Ancora una volta l’Emilia Romagna si prende la scena della politica nazionale, o almeno una parte di essa. Se il centrodestra andato al governo è targato Garbatella, il quartiere popolare della capitale dove è nata Giorgia Meloni (con il suo inconfondibile accento), il Pd che verrà ha anima e corpo bolognesi. Uno dei candidati forti alla segreteria, come si diceva in questa colonna anche domenica scorsa, è il presidente della Regione Stefano Bonaccini, origini modenesi ma trapiantato sotto le due torri.
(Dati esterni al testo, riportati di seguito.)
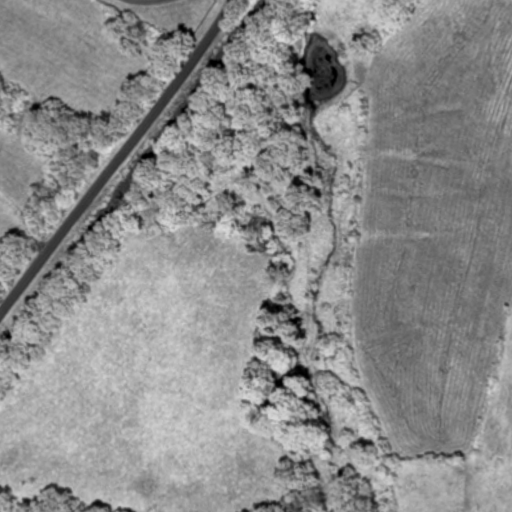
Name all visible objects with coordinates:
road: (118, 159)
railway: (130, 174)
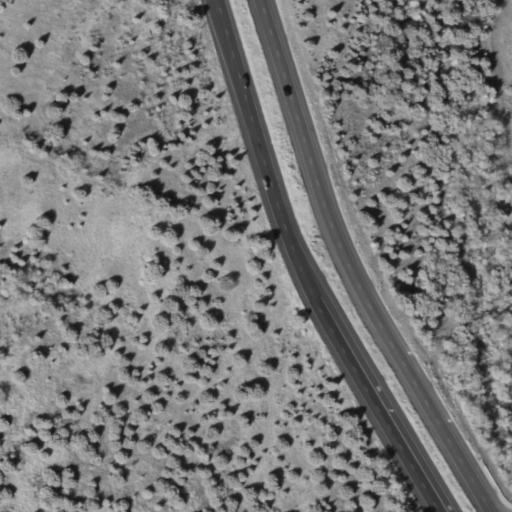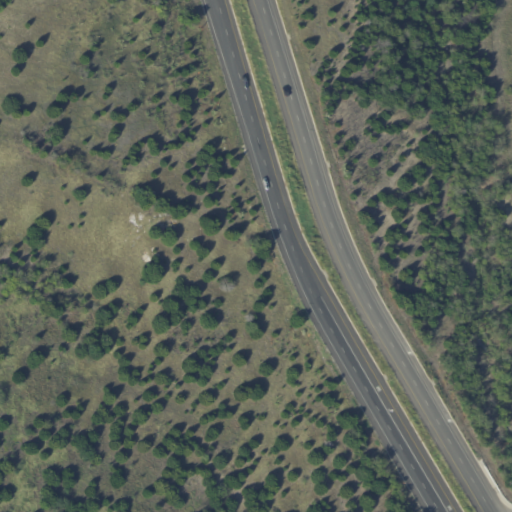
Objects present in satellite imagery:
road: (350, 266)
road: (298, 268)
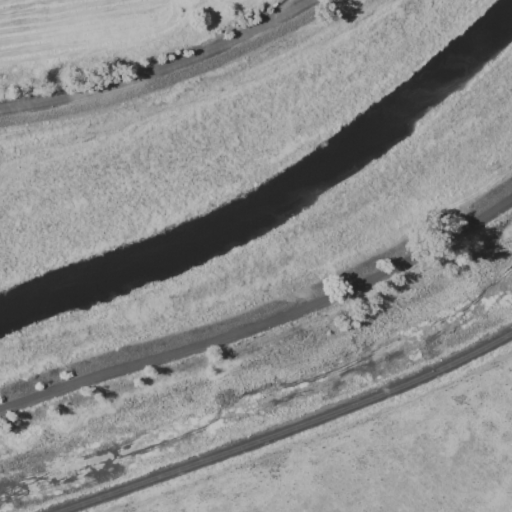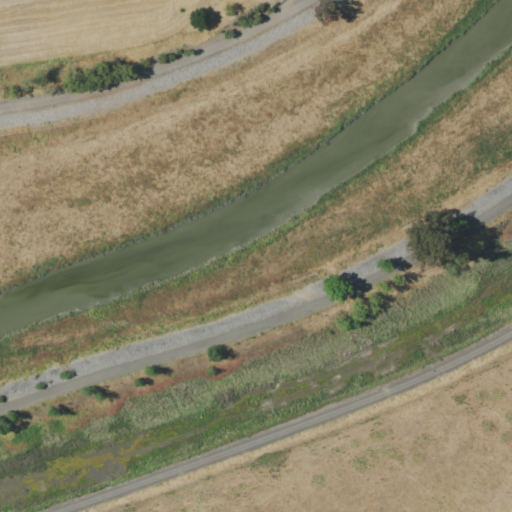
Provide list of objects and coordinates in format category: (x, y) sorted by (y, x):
road: (278, 10)
park: (100, 36)
road: (158, 74)
river: (278, 197)
road: (265, 324)
park: (284, 413)
road: (287, 429)
park: (386, 459)
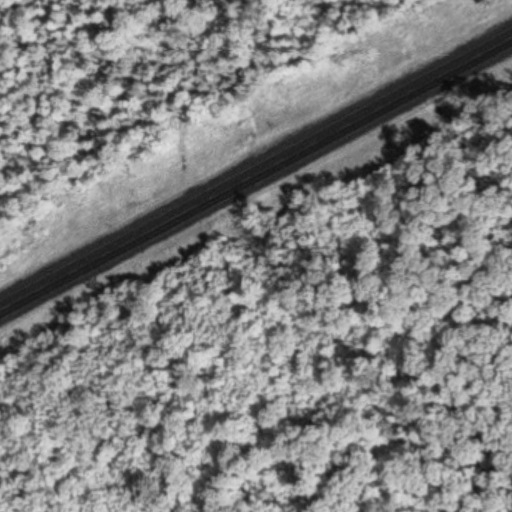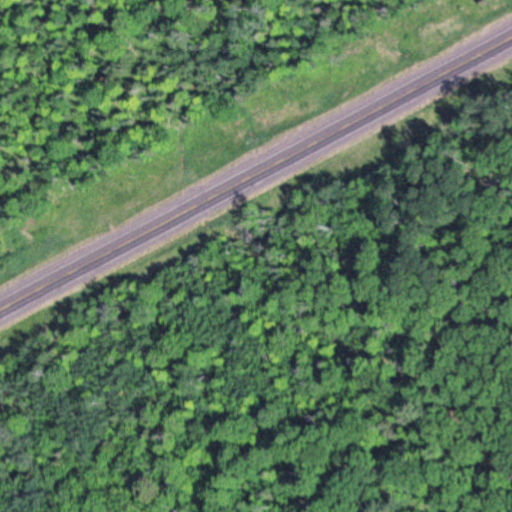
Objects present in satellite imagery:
road: (256, 169)
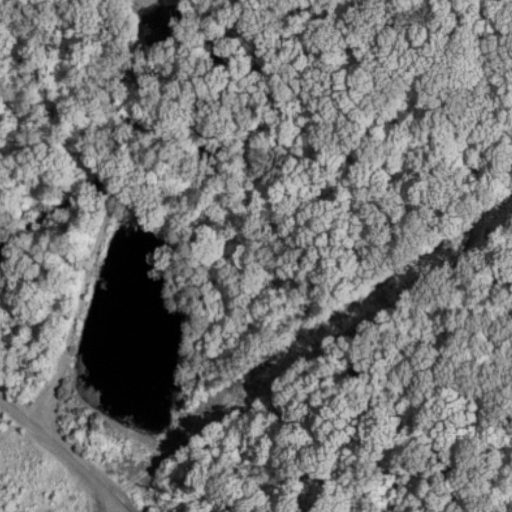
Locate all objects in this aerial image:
road: (29, 171)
Giorni fa un altro pezzo da 90 ha calato un carico: Matteo Lepore, sindaco di Bologna, ha proposto di aggiungere una parola chiave al nome del partito: lavoro. Un richiamo all’articolo 1 della Costituzione italiana che ricorda le priorità a un Paese distratto. Un’integrazione che suona però come un’ammissione di colpa: se la principale forza della sinistra ha bisogno di ricordare, soprattutto a se stessa, da dove viene e chi dovrebbe difendere, significa che negli anni ha perso la rotta. Finendo, come ha detto in modo tranciante l’ingegner Carlo De Benedetti in un’intervista al Corriere della Sera, per diventare un partito di baroni. Non è un caso se Movimento 5 Stelle e Lega hanno fatto man bassa di voti nelle fabbriche. Ben venga dunque la svolta, accolta con entusiasmo dal sindaco di Ravenna Michele De Pascale. Molti colleghi lo considerano un faro, sicuri che prima o poi prenderà il treno per Roma. Con tutte le difficoltà del caso, visto l’isolamento ferroviario di cui soffre la sua città. Ma questa è un’altra partita.